● **Teks Bacaan**:

● ● ● ● ● ● ●

Kerajinan Wayang beber ini sudah mulai ditekuni Pujianto Kasidi, warga desa Gabukan RT 10/4 Kecamatan Tanon, Sragen, sejak tahun 1980-an. Sejak lama, bapak berusia 50 tahun dengan satu anak ini memang gemar melukis. Terutama lukisan wayang. Sempat merantau ke Jakarta pada masa mudanya, akhirnya ia memilih kembali ke kampung halaman dan menekuni hobi melukisnya.
Prihatin dengan makin dilupakannya tradisi wayang beber, ia pun mulai mencoba mendokumentasi wayang beber dalam karya lukisnya. Belakangan, justru lukisan wayang beber inilah yang menjadi daya tarik warga terhadap karya-karyanya. Tak ayal, tidak sedikit warga yang datang ke rumahnya untuk mengoleksi karya-karyanya. Agar semua permintaan bisa dipenuhi, ia pun harus dibantu dua karyawannya untuk menyelesaikan pesanan.

● ● ● ● ● ● ●

● **Daftar Entri**:
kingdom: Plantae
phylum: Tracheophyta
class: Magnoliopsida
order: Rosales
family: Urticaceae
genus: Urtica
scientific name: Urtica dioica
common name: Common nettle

● ● ● ● ● ● ●

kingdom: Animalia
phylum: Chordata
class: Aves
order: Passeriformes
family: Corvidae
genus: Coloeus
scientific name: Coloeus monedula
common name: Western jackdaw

● ● ● ● ● ● ●

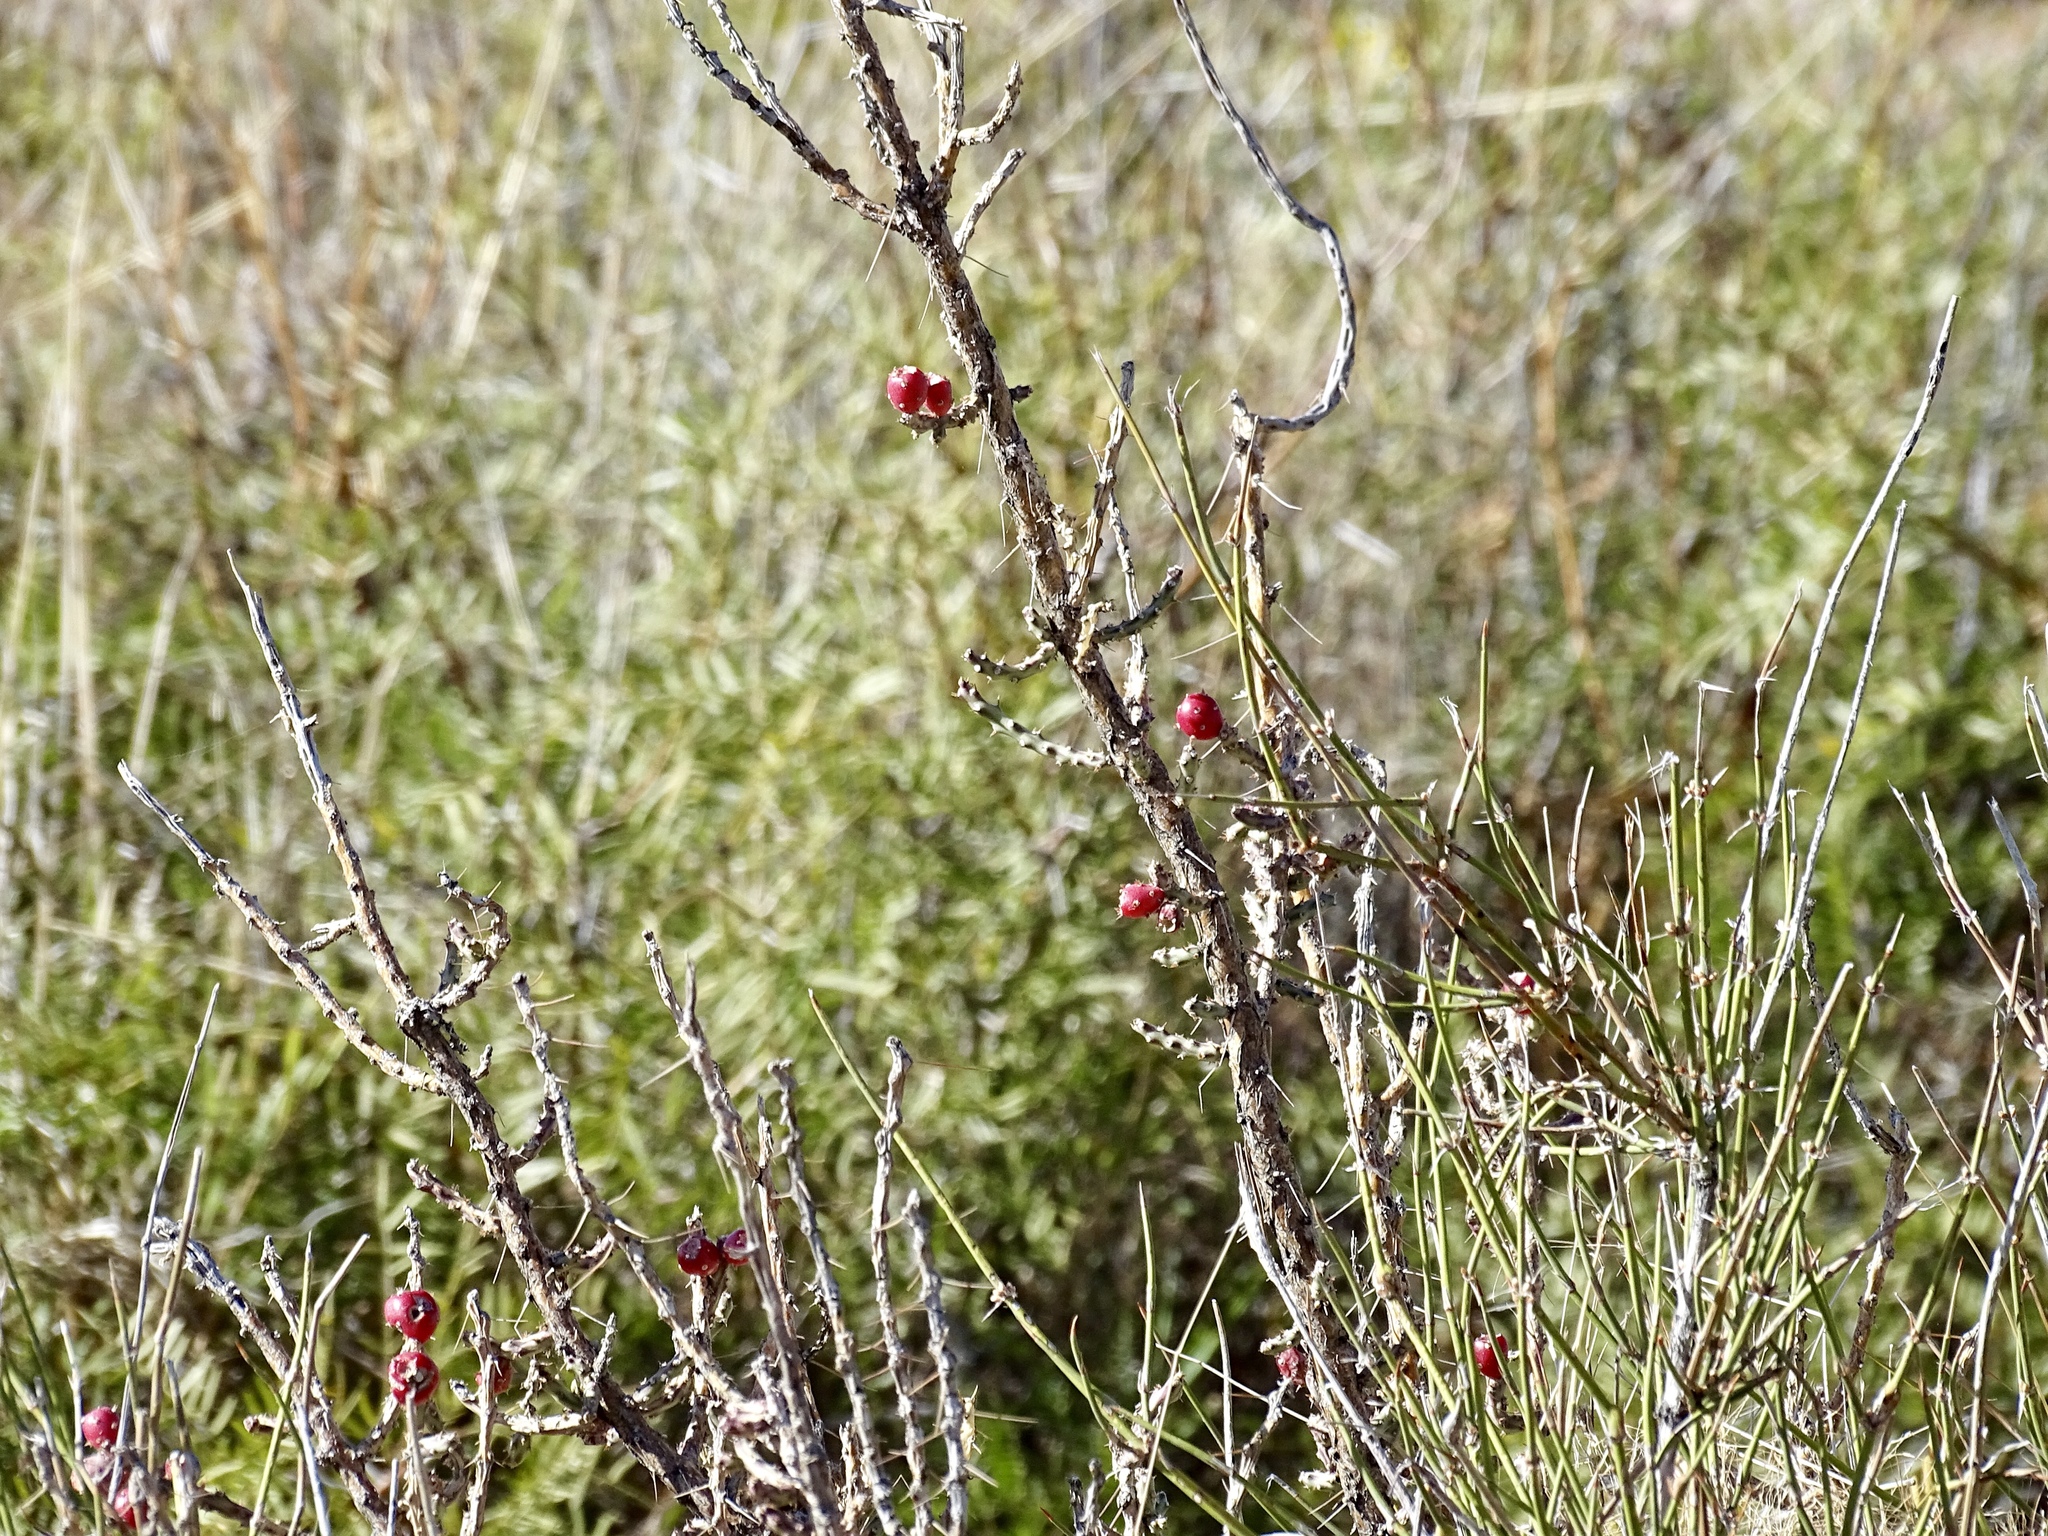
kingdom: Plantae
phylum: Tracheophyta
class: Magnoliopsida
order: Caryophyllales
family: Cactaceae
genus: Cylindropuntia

● ● ● ● ● ● ●

● **Daftar Tugas**:
a - Salin kata demi kata bagian teks tentang perajin wayang beber dari Sragen, mulai dari "Kerajinan Wayang beber" sampai dengan "menekuni hobi melukisnya.".
b - Tuliskan lanjutan teks tentang perajin wayang beber dari Sragen itu, dimulai sesudah kalimat terakhirnya.

● **Hasil Latihan**:
a -
Kerajinan Wayang beber ini sudah mulai ditekuni Pujianto Kasidi, warga desa Gabukan RT 10/4 Kecamatan Tanon, Sragen, sejak tahun 1980-an. Sejak lama, bapak berusia 50 tahun dengan satu anak ini memang gemar melukis. Terutama lukisan wayang. Sempat merantau ke Jakarta pada masa mudanya, akhirnya ia memilih kembali ke kampung halaman dan menekuni hobi melukisnya.

b -
Karena memerlukan ketekunan lebih, dalam sebulan, Pujianto paling banyak bisa menyelesaikan satu lembar wayang beber. Satu lembar wayang beber tersebut biasanya dijual dengan harga mencapai puluhan juta rupiah. Tak hanya di dalam negeri, karya-karyanya juga banyak diminati warga di luar negeri, terutama Jepang dan Suriname.
"Berbeda dengan wayang purwa atau wayang kulit biasa, wayang beber dibuat di atas kertas atau kain," kata Pujianto. Ditambahkan,"Jika wayang purwa biasanya dipahat, wayang beber dibuat dengan cara dilukis". Satu lembar lukisan wayang beber biasanya berisi satu rangkaian cerita kerajaan Jenggala, Kediri. Sementara, wayang purwa biasanya menggambarkan kerajaan Barata dan Astina.
Di tengah banyaknya peminat, hingga kini, Pujianto masih menyimpan keprihatinan. Terutama, terkait sulitnya melakukan regenerasi, akibat tidak adanya lagi generasi muda yang mau menekuninya. Selain rumit, kerajinan ini juga dinilai tidak bisa dijadikan gantungan hidup. (*)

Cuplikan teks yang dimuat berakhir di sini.